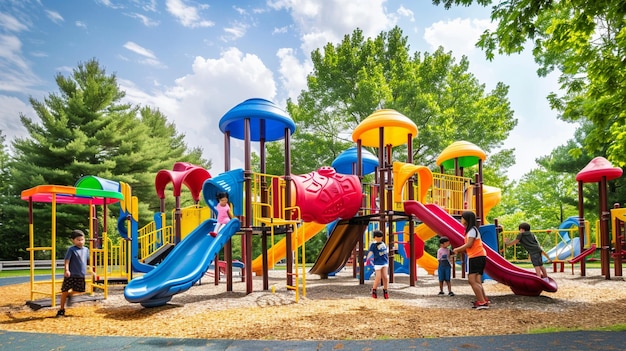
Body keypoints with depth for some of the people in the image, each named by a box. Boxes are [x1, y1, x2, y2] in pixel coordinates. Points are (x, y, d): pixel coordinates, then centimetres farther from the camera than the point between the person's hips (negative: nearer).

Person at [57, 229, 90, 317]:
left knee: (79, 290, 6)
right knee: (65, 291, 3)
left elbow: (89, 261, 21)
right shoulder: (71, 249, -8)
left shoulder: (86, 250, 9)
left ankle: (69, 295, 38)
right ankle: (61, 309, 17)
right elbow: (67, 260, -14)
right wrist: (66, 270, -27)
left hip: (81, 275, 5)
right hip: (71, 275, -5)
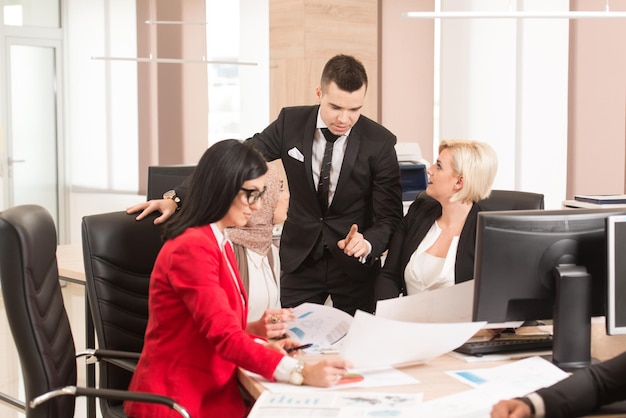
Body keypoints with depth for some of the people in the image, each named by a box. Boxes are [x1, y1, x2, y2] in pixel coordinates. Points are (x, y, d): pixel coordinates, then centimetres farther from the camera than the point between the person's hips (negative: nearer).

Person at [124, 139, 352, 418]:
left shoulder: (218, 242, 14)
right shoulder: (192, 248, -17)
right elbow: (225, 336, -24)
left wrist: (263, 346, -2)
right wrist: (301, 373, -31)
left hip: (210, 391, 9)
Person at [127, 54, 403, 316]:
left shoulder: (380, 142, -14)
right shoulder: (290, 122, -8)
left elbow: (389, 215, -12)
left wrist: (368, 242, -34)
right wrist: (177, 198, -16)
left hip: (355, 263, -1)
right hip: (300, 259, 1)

------------------------------------------------------------

Write out all the entries again, word for word, and print no images.

Body keypoints with depth for some of the people in the image, each named by a box. Boxes are [x1, y1, x2, y2] in pixel coordinates. Points are (x, y, d): pixel coordinates, then centimetres farther from the camera than the point between the person's hips (negative: nearer).

Person at [57, 229, 90, 317]:
left knee: (79, 290, 6)
right knee: (65, 291, 3)
left elbow: (89, 261, 21)
right shoulder: (71, 249, -8)
left shoulder: (86, 250, 9)
left ankle: (69, 295, 38)
right ankle: (61, 309, 17)
right elbow: (67, 260, -14)
right wrist: (66, 270, -27)
left hip: (81, 275, 5)
right hip: (71, 275, -5)
Body keypoints with depth for some of the people in the image, each named by a box. Boxes are [x1, y1, x2, y2] in pixel coordinates. Points are (x, y, d): pixel coordinates, then centimetres farther from the camera than the point between the person's hips (negative: nearer).

Person at [124, 139, 352, 418]:
left shoulder: (218, 242, 14)
right shoulder: (192, 248, -17)
right elbow: (225, 336, -24)
left wrist: (263, 346, -2)
right wrist: (301, 373, -31)
left hip: (210, 391, 9)
Person at [127, 54, 403, 316]:
left shoulder: (380, 142, -14)
right shoulder: (290, 122, -8)
left elbow: (389, 215, -12)
left wrist: (368, 242, -34)
right wrist: (177, 198, -16)
left hip: (355, 263, -1)
right hip: (300, 259, 1)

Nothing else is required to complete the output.